EXERCISE >> Exactly as they appear, copy the lines from the start of the entries below to the line containing "1 Department of", both ends included.

[Records from a data source]
========

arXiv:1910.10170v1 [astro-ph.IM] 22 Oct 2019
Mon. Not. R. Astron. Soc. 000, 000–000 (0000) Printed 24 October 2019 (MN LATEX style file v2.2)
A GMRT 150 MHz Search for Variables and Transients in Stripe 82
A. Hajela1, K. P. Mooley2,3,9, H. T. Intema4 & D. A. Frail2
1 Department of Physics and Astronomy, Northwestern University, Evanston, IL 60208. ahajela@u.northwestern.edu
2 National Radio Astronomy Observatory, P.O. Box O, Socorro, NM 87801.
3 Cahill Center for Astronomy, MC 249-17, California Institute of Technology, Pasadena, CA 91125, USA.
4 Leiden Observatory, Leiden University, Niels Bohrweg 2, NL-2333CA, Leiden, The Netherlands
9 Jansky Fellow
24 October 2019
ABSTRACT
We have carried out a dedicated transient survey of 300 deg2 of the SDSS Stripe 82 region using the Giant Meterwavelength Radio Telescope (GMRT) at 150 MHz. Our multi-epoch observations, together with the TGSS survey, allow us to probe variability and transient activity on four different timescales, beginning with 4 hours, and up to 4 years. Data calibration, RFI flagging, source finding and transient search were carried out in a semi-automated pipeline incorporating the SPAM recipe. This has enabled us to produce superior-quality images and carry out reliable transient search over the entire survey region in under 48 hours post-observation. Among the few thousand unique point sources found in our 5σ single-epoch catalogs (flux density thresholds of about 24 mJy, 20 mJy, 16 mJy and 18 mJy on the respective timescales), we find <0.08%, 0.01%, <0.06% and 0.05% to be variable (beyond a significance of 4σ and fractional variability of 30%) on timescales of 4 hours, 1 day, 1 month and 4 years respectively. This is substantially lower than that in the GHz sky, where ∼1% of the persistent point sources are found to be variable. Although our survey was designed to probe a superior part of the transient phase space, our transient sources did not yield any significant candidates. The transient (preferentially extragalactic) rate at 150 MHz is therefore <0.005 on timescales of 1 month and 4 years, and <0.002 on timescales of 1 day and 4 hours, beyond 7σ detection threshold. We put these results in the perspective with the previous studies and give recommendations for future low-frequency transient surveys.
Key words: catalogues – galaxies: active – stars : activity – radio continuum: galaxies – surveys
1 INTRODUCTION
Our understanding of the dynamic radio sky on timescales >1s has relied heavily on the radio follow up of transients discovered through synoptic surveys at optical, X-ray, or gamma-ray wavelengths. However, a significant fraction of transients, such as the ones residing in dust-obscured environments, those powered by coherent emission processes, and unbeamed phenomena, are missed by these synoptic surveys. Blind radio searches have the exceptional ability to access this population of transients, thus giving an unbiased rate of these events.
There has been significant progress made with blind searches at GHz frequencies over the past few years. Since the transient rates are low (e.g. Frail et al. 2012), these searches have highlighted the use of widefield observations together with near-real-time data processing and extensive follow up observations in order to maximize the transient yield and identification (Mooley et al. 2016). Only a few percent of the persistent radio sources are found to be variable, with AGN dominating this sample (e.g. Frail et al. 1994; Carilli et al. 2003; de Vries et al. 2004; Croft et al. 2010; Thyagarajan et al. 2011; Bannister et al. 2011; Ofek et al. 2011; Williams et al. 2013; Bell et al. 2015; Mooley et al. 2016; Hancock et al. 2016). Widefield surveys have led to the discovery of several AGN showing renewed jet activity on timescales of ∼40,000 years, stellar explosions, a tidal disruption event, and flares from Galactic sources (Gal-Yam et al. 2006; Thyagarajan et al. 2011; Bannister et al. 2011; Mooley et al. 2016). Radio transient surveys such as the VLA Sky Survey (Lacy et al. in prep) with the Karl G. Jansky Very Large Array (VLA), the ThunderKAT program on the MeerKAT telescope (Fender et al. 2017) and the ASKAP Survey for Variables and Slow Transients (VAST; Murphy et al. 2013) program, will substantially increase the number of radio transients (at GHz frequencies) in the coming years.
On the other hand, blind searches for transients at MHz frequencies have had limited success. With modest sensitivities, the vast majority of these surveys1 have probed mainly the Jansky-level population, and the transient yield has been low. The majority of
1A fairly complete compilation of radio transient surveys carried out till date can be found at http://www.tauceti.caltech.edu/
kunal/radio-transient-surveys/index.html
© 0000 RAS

========

THE ANSWER >>
arXiv:1910.10170v1 [astro-ph.IM] 22 Oct 2019
Mon. Not. R. Astron. Soc. 000, 000–000 (0000) Printed 24 October 2019 (MN LATEX style file v2.2)
A GMRT 150 MHz Search for Variables and Transients in Stripe 82
A. Hajela1, K. P. Mooley2,3,9, H. T. Intema4 & D. A. Frail2
1 Department of Physics and Astronomy, Northwestern University, Evanston, IL 60208. ahajela@u.northwestern.edu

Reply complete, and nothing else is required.